### Exercise text ###
Come for the gore, stay for the headgear.

Immortals

1 1/2 stars (out of 4)

Rated: 18A

Come for the gore, stay for the headgear.

Following in the sandals of Zack Snyder’s 300 with a splash of story inspiration from Clash of the Titans, Immortals is a chest-thumping sword, sandal and CGI Greek mythology actioner for those who like their violence with a side of splatter.

But the hats! Not since Easter Parade has the screen seen such over-the-top millinery. Virgin (but not for long!) oracle Phaedra (Freida Pinto) and her high priestess galpals wear scarlet lampshades dripping crystal beading. The gods of Olympus have all manner of huge, golden lid finery, although Poseidon’s (Kellan Lutz) earmuff seashells really take the biscuit.

But first prize has to go to baddie King Hyperion — Mickey Rourke in full evil crazy guy mode as the power-mad dude who has “declared war on all humanity.” You’d be cranky too if you had to wear a cross between a Venus flytrap and a crab claw on your head.

Produced by the team from 300, who presumably felt Snyder’s 2006 movie was a tad too subtle, Immortals is aimed squarely at the macho crowd, with the emphasis on heroics and bone-crunching violence in 3-D, with a splash of sexy time to lighten the mood and detract from the flaccid script.
### Dataset ###
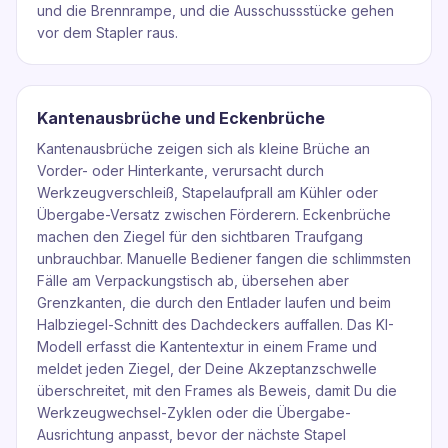
und die Brennrampe, und die Ausschussstücke gehen
vor dem Stapler raus.
Kantenausbrüche und Eckenbrüche
Kantenausbrüche zeigen sich als kleine Brüche an
Vorder- oder Hinterkante, verursacht durch
Werkzeugverschleiß, Stapelaufprall am Kühler oder
Übergabe-Versatz zwischen Förderern. Eckenbrüche
machen den Ziegel für den sichtbaren Traufgang
unbrauchbar. Manuelle Bediener fangen die schlimmsten
Fälle am Verpackungstisch ab, übersehen aber
Grenzkanten, die durch den Entlader laufen und beim
Halbziegel-Schnitt des Dachdeckers auffallen. Das KI-
Modell erfasst die Kantentextur in einem Frame und
meldet jeden Ziegel, der Deine Akzeptanzschwelle
überschreitet, mit den Frames als Beweis, damit Du die
Werkzeugwechsel-Zyklen oder die Übergabe-
Ausrichtung anpasst, bevor der nächste Stapel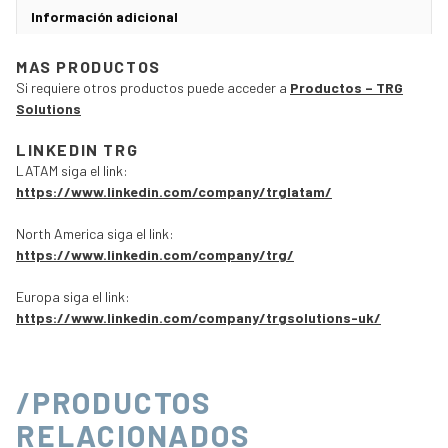
Información adicional
MAS PRODUCTOS
Si requiere otros productos puede acceder a
Productos – TRG
Solutions
LINKEDIN TRG
LATAM siga el link:
https://www.linkedin.com/company/trglatam/
North America siga el link:
https://www.linkedin.com/company/trg/
Europa siga el link:
https://www.linkedin.com/company/trgsolutions-uk/
/PRODUCTOS
RELACIONADOS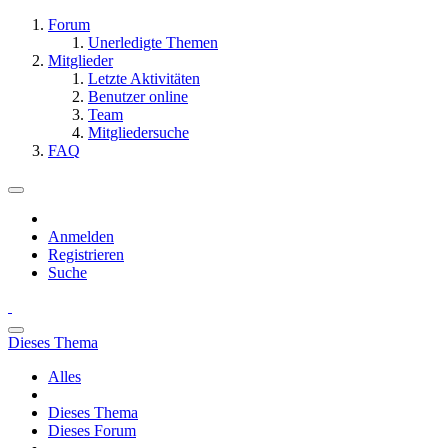
Forum
Unerledigte Themen
Mitglieder
Letzte Aktivitäten
Benutzer online
Team
Mitgliedersuche
FAQ
Anmelden
Registrieren
Suche
Dieses Thema
Alles
Dieses Thema
Dieses Forum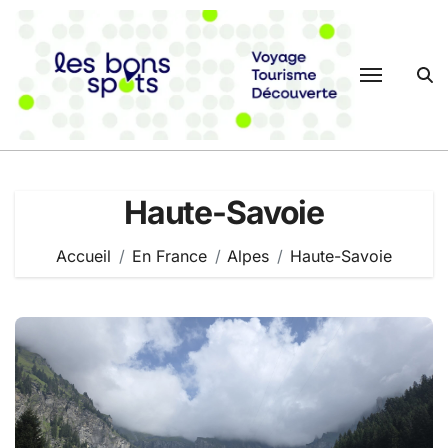
Passer
au
contenu
Haute-Savoie
Accueil
En France
Alpes
Haute-Savoie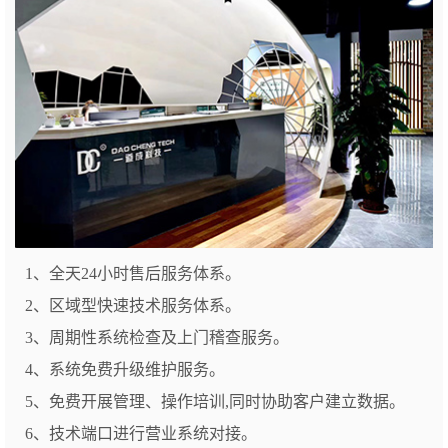
1、全天24小时售后服务体系。
2、区域型快速技术服务体系。
3、周期性系统检查及上门稽查服务。
4、系统免费升级维护服务。
5、免费开展管理、操作培训,同时协助客户建立数据。
6、技术端口进行营业系统对接。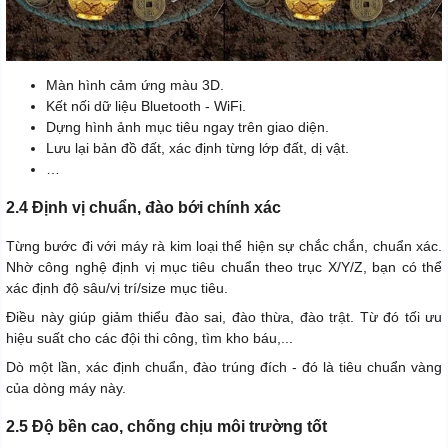
Màn hình cảm ứng màu 3D.
Kết nối dữ liệu Bluetooth - WiFi.
Dựng hình ảnh mục tiêu ngay trên giao diện.
Lưu lại bản đồ đất, xác định từng lớp đất, dị vật.
…
2.4 Định vị chuẩn, đào bới chính xác
Từng bước đi với máy rà kim loại thể hiện sự chắc chắn, chuẩn xác.
Nhờ công nghệ định vị mục tiêu chuẩn theo trục X/Y/Z, bạn có thể
xác định độ sâu/vị trí/size mục tiêu.
Điều này giúp giảm thiểu đào sai, đào thừa, đào trật. Từ đó tối ưu
hiệu suất cho các đội thi công, tìm kho báu,...
Dò một lần, xác định chuẩn, đào trúng đích - đó là tiêu chuẩn vàng
của dòng máy này.
2.5 Độ bền cao, chống chịu môi trường tốt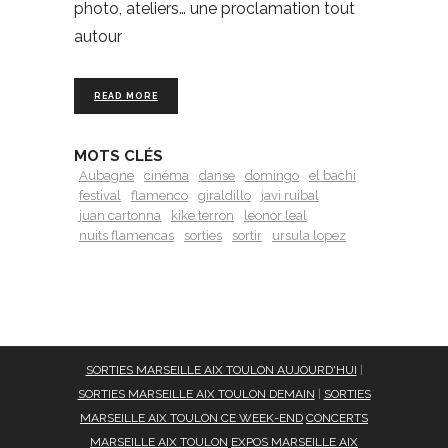
photo, ateliers… une proclamation tout
autour
READ MORE
MOTS CLÉS
Aubagne
cinéma
danse
domingo
el bachi
festival
flamenco
giraldillo
javi ruibal
juan cartonna
kike terron
leonor leal
nuits flamencas
sorties
sortir
ursula lopez
SORTIES MARSEILLE AIX TOULON AUJOURD'HUI
|
SORTIES MARSEILLE AIX TOULON DEMAIN
|
SORTIES
MARSEILLE AIX TOULON CE WEEK-END
CONCERTS
MARSEILLE AIX TOULON
EXPOS MARSEILLE AIX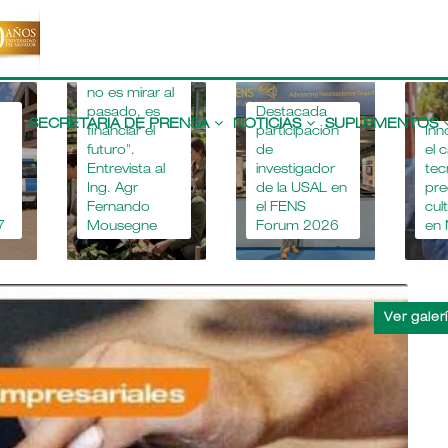
"Apostar por
la educación
agropecuaria
no es mirar al
Main
pasado, es
Destacada
navigation
SECRETARIA DE PRENSA
NOTICIAS
SUPLEMENTOS
financiar el
participación
Inn
futuro".
de
el 
Entrevista al
investigador
tec
Ing. Agr
de la USAL en
pre
Fernando
el FENS
cul
7
Mousegne
Forum 2026
en 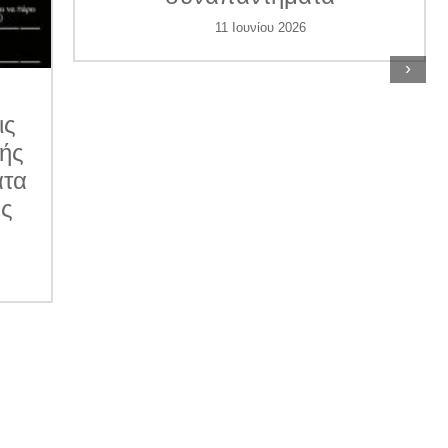
11 Ιουνίου 2026
›
ις
κής
ατα
ες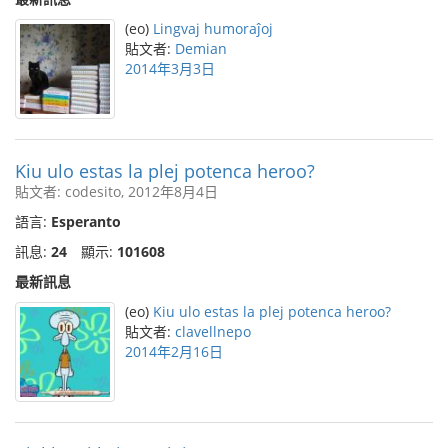
(eo)
Lingvaj humoraĵoj
貼文者:
Demian
2014年3月3日
Kiu ulo estas la plej potenca heroo?
貼文者: codesito, 2012年8月4日
語言:
Esperanto
訊息:
24
顯示:
101608
最新訊息
(eo)
Kiu ulo estas la plej potenca heroo?
貼文者:
clavellnepo
2014年2月16日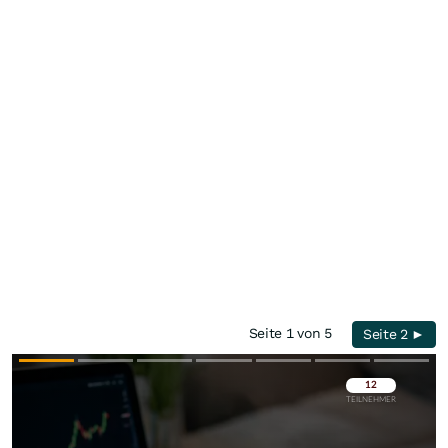
Seite 1 von 5
Seite 2 ►
Überspringen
###
What you have to do - In the movie review, rewrite the passage starting at "But first prize" and ending at "on your head.", changing "crab claw" to "lobster claw".

Response -
But first prize has to go to baddie King Hyperion — Mickey Rourke in full evil crazy guy mode as the power-mad dude who has “declared war on all humanity.” You’d be cranky too if you had to wear a cross between a Venus flytrap and a lobster claw on your head.